State changes in lipid interfaces observed during cavitation

Here we investigate the cavitation phenomenon at a lipid interface of multilaminar vesicles (MLVs) subjected to acoustic shock waves. The lipid membranes contain a fluorescent dye, Laurdan, which produces a fluorescence emission sensitive to the thermodynamic state of the interface. Fluorescence emissions were measured at 438nm and 470nm using two photomultiplier tubes (with 8 MHz bandwidth) from which the temporal evolution of the interface’s thermodynamic state was determined with submicrosecond resolution. Acoustic emissions were recorded simultaneously in order to detect the presence of cavitation. Different lipids were used to prepare the MLVs in order to observe cavitation phenomenon as a function of the state of the interface.

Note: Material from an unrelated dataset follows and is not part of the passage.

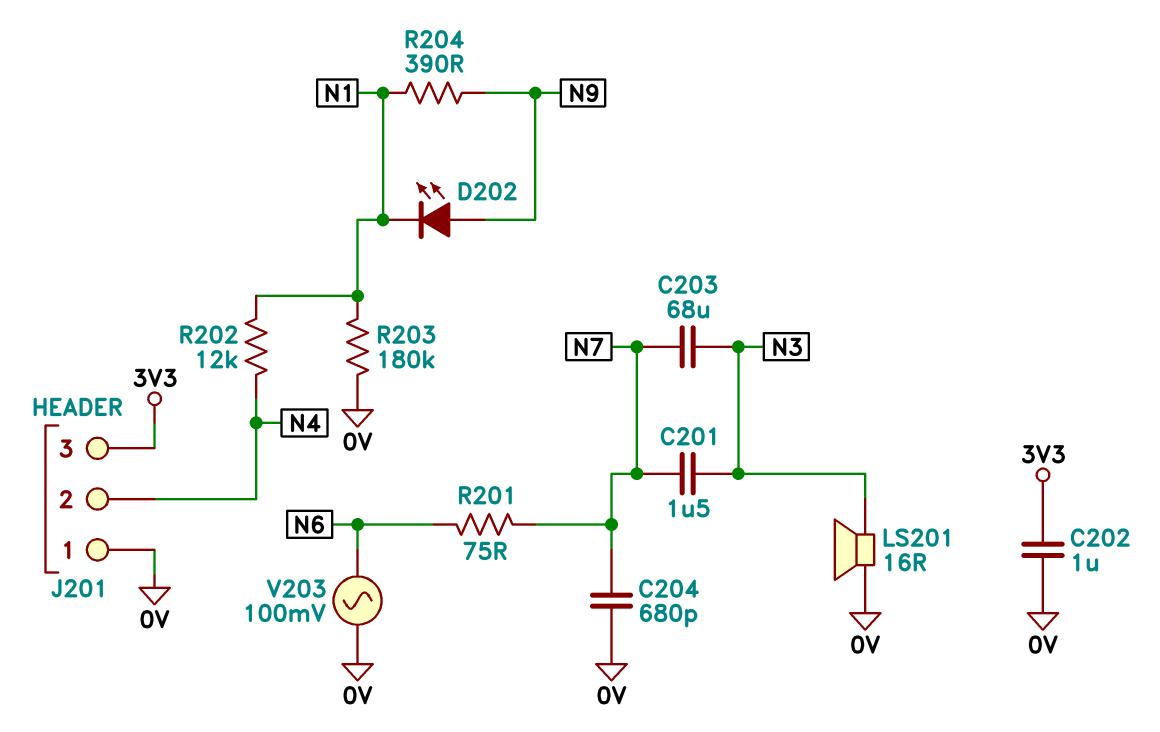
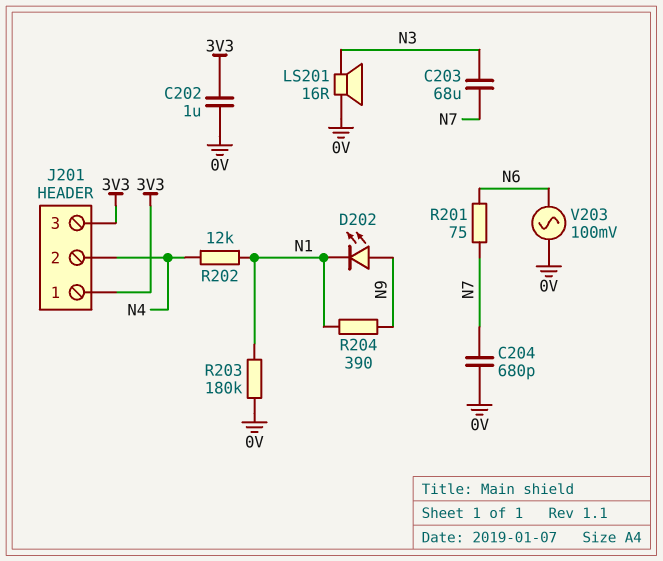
C201: 1.5uF (N3, N7) -> none
J201 pin 1: 0V -> 3V3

It was deduced that the interface behaves as an adiabatic system decoupled from the bulk, where the entropy increase due to vaporization during cavitation is compensated by the entropy decrease resulting from condensation and dehydration of the lipids. These results show that cavitation physics critically depends on the thermodynamics of the interface. While applied here on a simple system of pure lipid MLVs, the thermodynamic approach is applicable to native biological membranes and cavitation phenomenon in general. [Work supported by UK EPSRC EP/L024012/1.]